Praktik empirisme untuk
memajukan Indonesia, bukan menjadi perkara mudah. Sebab, dasar pembanguna suatu
bangsa adalah cita-cita luhurnya, jika cita-cita luhur tidak dirumuskan, untuk
apa negara ini ada dan bangga akan keberadaannya. Amanat UUD 1945 dan Pancasila
yang setaip waktu di perdebatkan dan di modifikasi maknanya. Ada pula gagasan
baru sang ketua MPR mendorong 4 pilar semangat kebangsaan, yaitu; Pancasila, UUD 1945, NKRI dan Bhineka
Tunggal Ika. Yang mana, 4 pilar tersebut berangkat dari realitas khiudapn
berbangsa dan bernegara yang kian hari sangat memprihatinkan. Namun, 4 pilar
yang di suguhkan di hadapan publik mengisyaratkan kita pada pola kampanye
pencitraan setiap orang yang hendak berkuasa di masa Orde Reformasi. Apakah
kehdiupan rakyat dapat di jawab dengan konsep 4 pilar, aku meyakini, faktanya
akan terbantahkan.
Di mana, reralitas kehidupan
berbangsa saat ini, di dominasi oleh percarutan politik kepentingan sesaat dari
manusia atau kelompok masyarakat Indonesia yang memahami praktek politik busuk.
Di samping itu, wabah korupsi dan ekspolitasi sumber daya alam yang di pelopori
oleh perusahan asing (Multi Nastional Corporetion), IMF dan World Bank.
Liberalisasi ekonomi, politik dan pendidikanpun ikut menggerogoti kehidupan
berbangsa dan bernegara. Andai, hal ini tetap berlanjut, maka. Ancaman terbesar
bagi negara ini adalah Bubarnya Indonesia dalam waktu singkat. Di samping itu,
konflik sosial serta konflik etnisitas yang semuanya bermuara pada masalah hak
lokalitas, hak hidup dan hak politik. Dan kuasa pemerintah pusat yang di nilai
dominan merupakan salah satu ancaman terberat untuk Indonesia.
Jawaban atas segala persoalan
kebangsaan terus di reduksi dan di ramu dalam berbagai bidang, akan tetapi
kesadaran sosio-politk kenegaraan masih bersidaf sentralisasi.
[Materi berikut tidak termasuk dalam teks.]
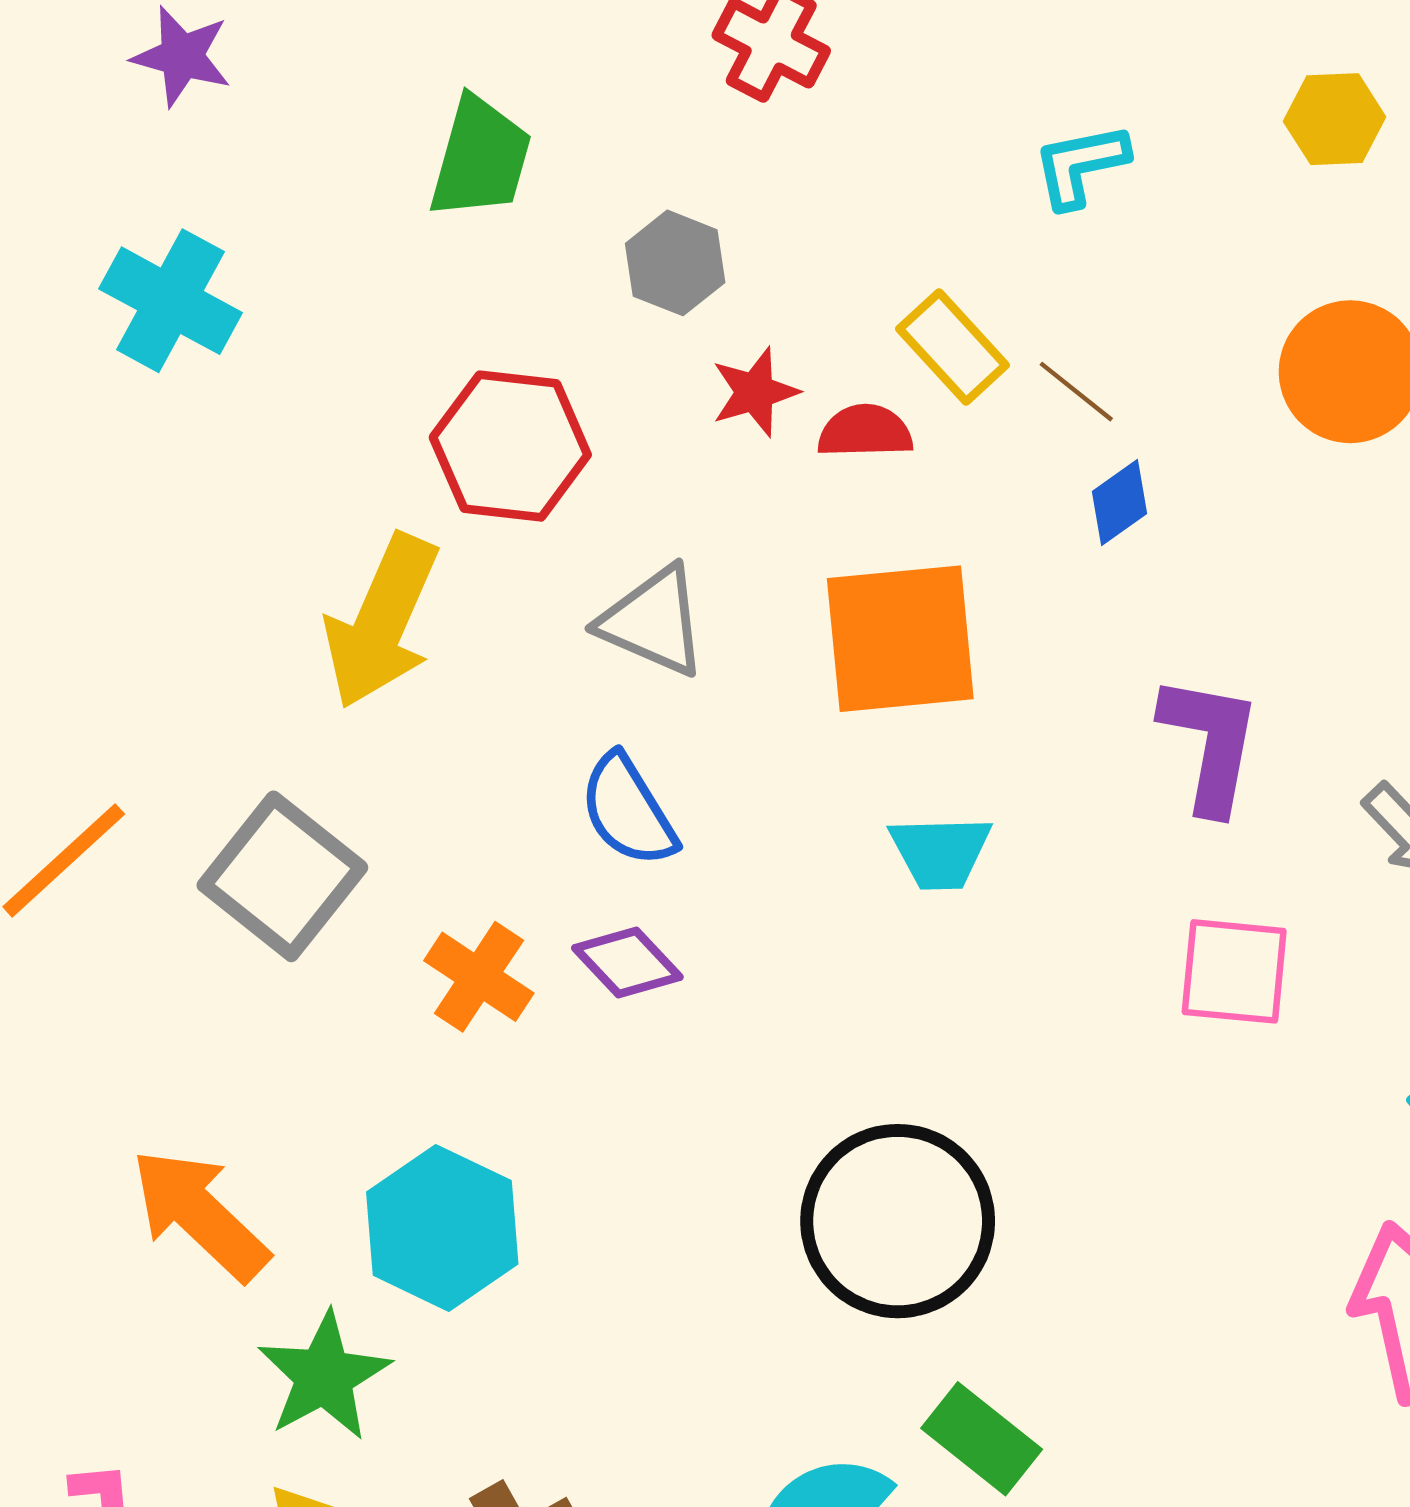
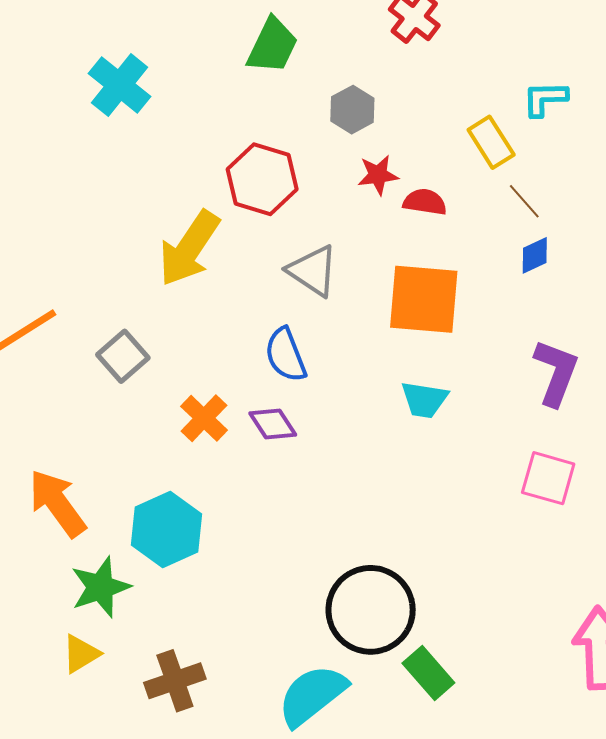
yellow rectangle: (953, 347) -> (491, 142), moved
gray square: (282, 876) -> (123, 356), size x0.7
black circle: (898, 1221) -> (371, 610), moved
green rectangle: (982, 1439) -> (428, 673), moved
Belum pula
persoalan pembagian jatah anggaran pusat-daerah yang dalam fakta empirisnya
menyerupai belanja modal/beli modal ke pusat. Ini merupakan praktik
kapitalisasi modal negara dan liberalisasi ekonomi yang tetap di pertahankan
pihak asing di Indonesia. Eksistensi kebangsaan kita larut dalam hedonisme
penguasa yang kecenderungan tetap menjagan wibawa partai dan networkingnya
dengan pihak asing. Seandainya, kesadaran akan pentingnya cinta tanah air. Aku
memandang bahwa, Indonesia dapat berubah tanpa meminta sokongan/ meminjam dana
dari IMF atau World Bank. Ini Indonesia negeri tercinta, bukan negeri para
kolonialime baru ala asing. Namun aku tetap bangga inilah Indonesia ku.